### Problem statement
Please restate the data below word for word, omitting all images.

### Provided data
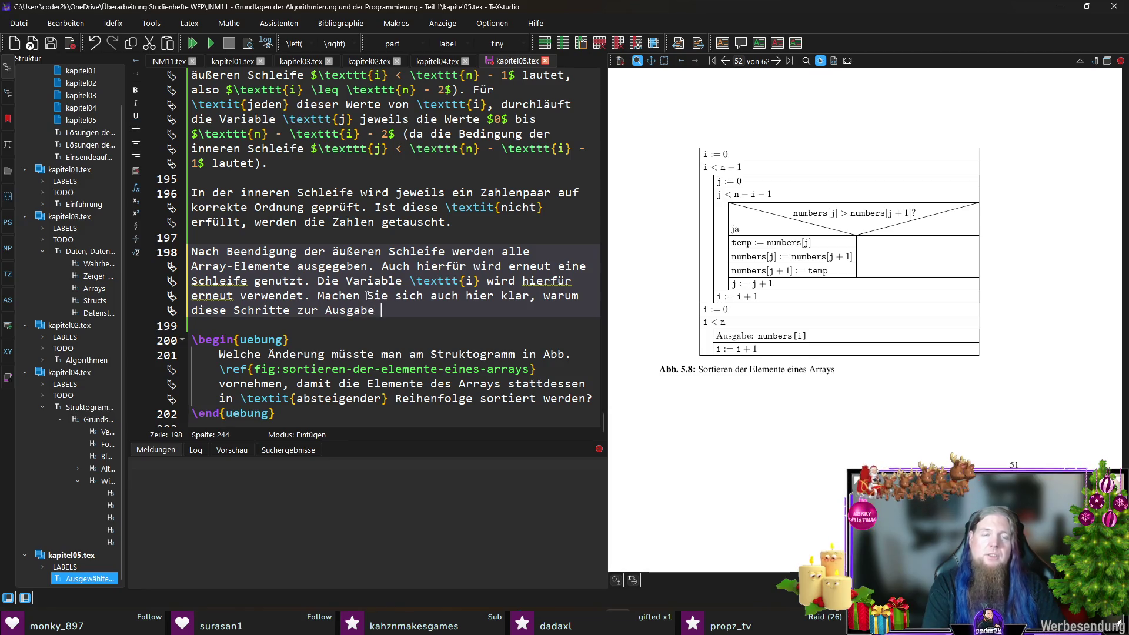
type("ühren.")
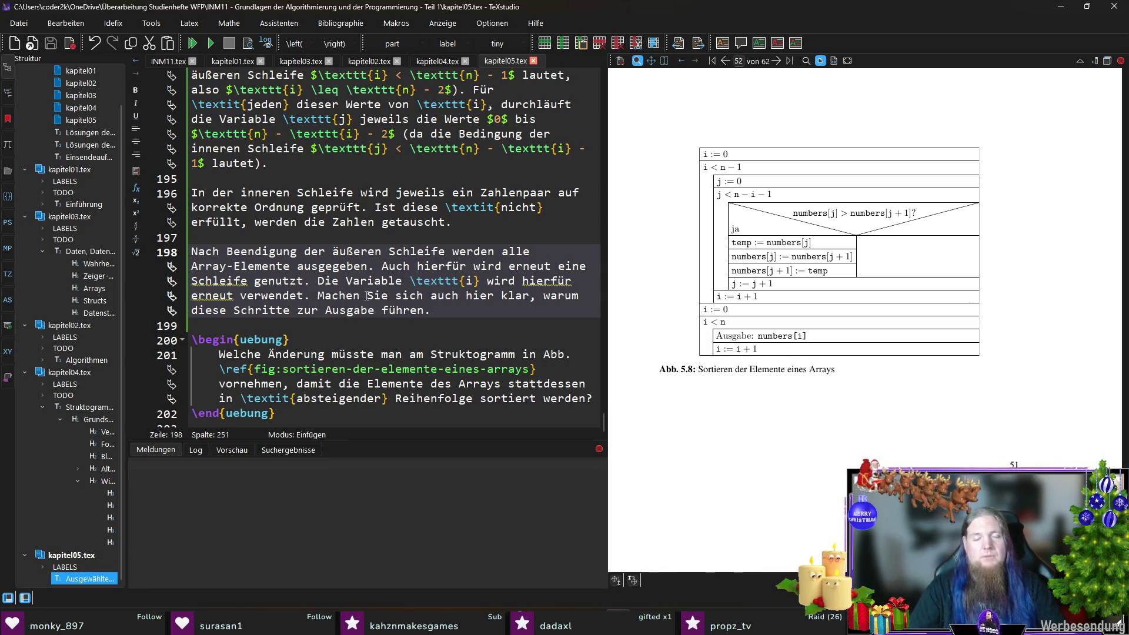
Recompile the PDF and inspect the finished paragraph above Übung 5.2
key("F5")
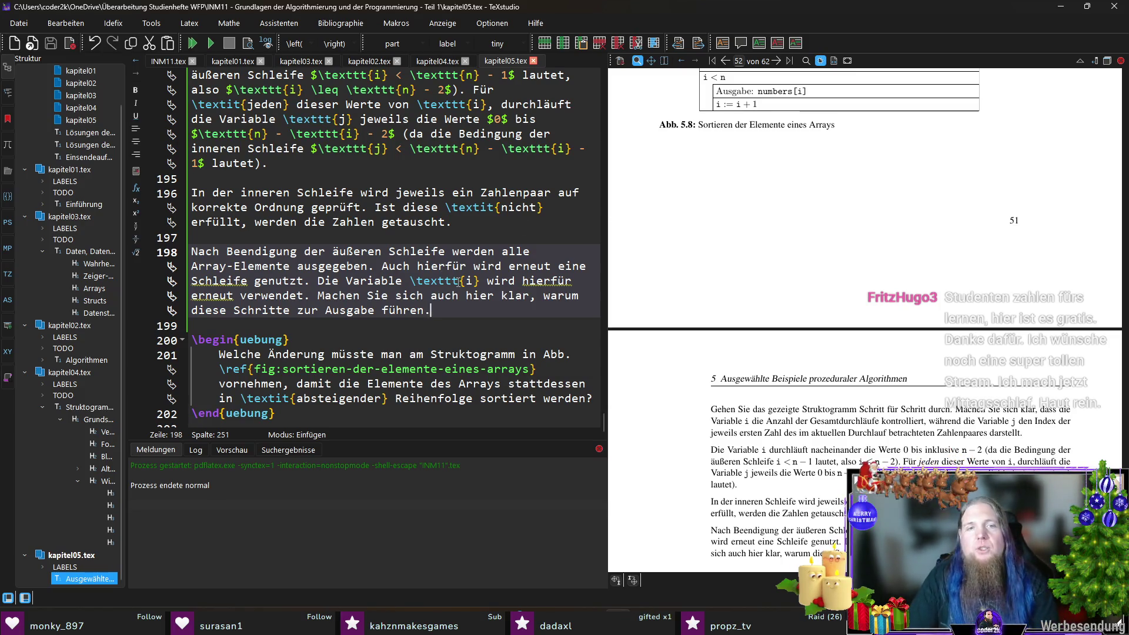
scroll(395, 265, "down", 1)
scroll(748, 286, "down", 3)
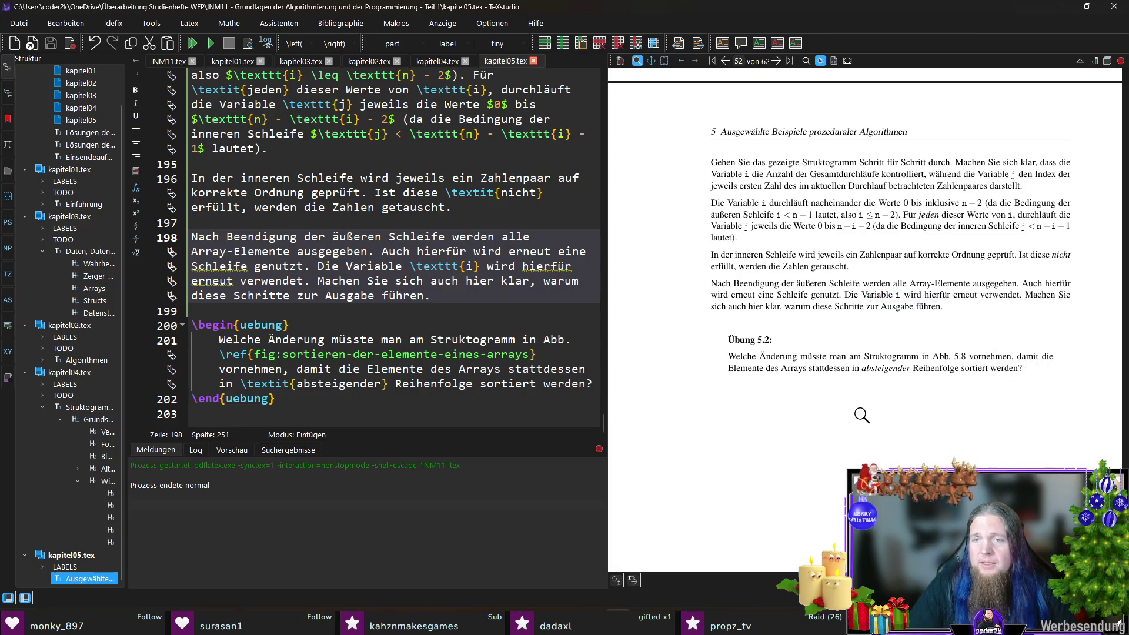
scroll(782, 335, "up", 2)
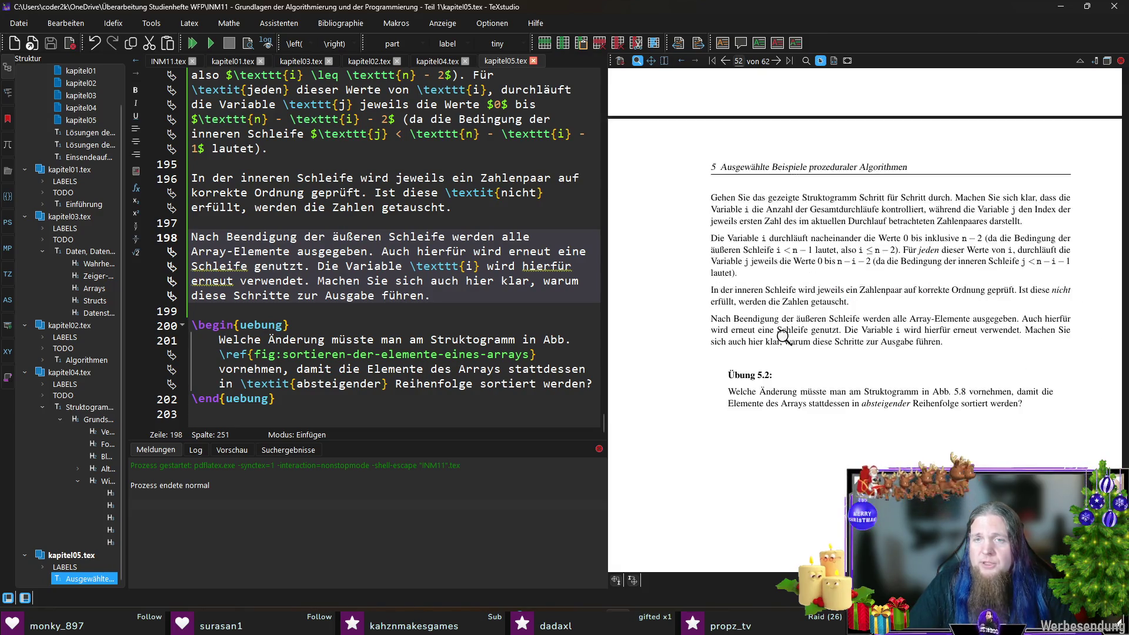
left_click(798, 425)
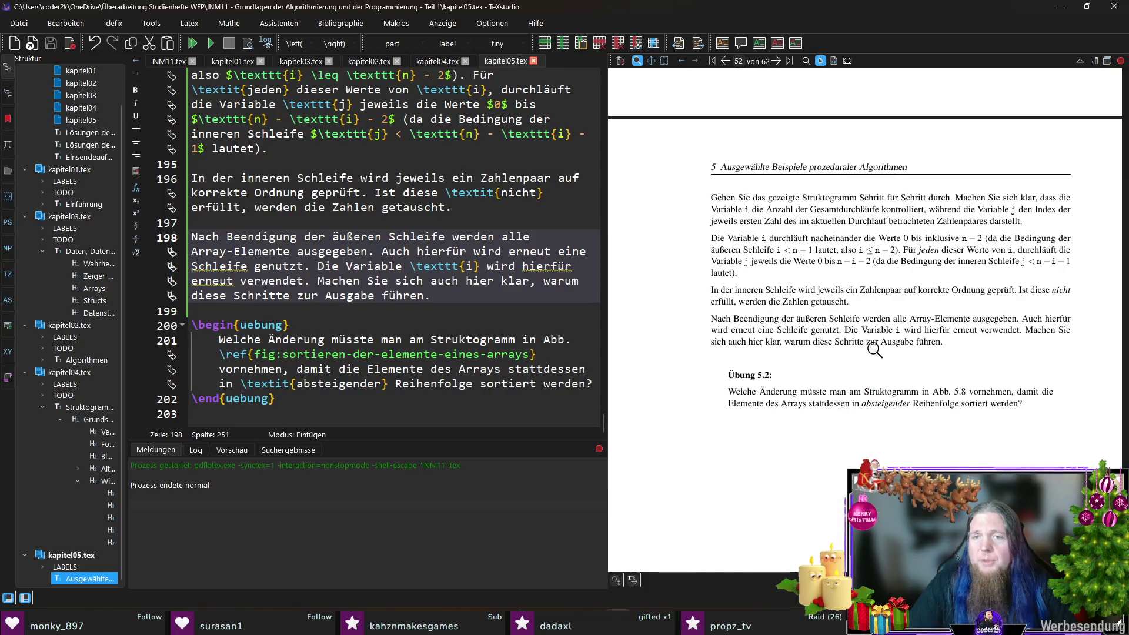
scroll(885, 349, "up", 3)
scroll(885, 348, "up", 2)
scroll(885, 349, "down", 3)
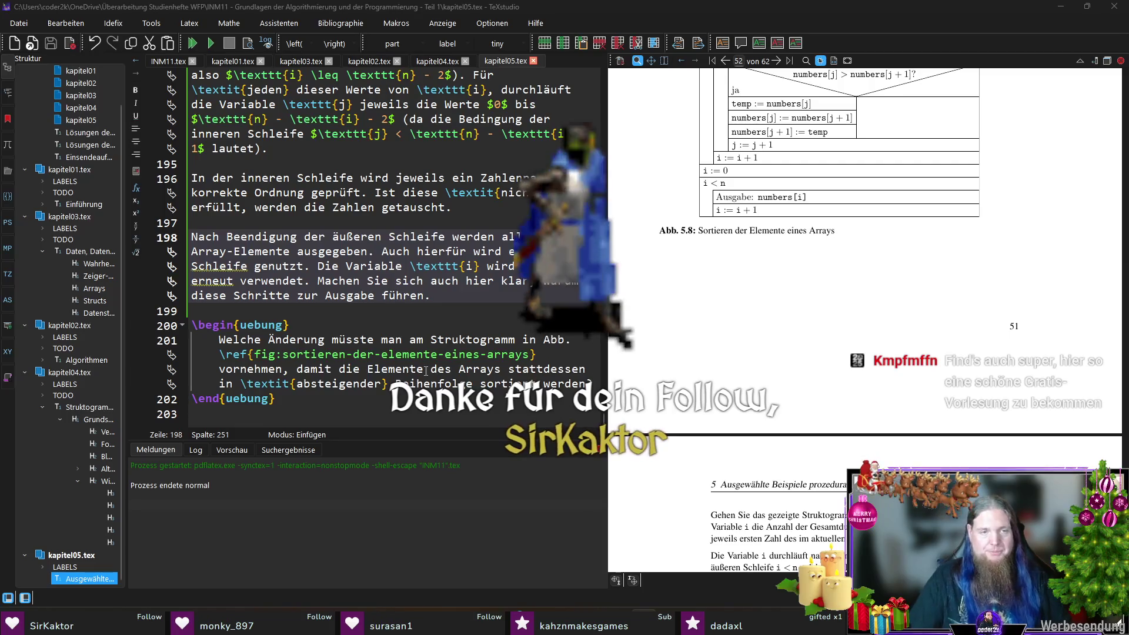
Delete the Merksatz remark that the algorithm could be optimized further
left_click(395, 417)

### Answer for this exercise
type("ühren.")
Recompile the PDF and inspect the finished paragraph above Übung 5.2
key("F5")
scroll(395, 265, "down", 1)
scroll(748, 286, "down", 3)
scroll(782, 335, "up", 2)
left_click(798, 425)
scroll(885, 349, "up", 3)
scroll(885, 348, "up", 2)
scroll(885, 349, "down", 3)
Delete the Merksatz remark that the algorithm could be optimized further
left_click(395, 417)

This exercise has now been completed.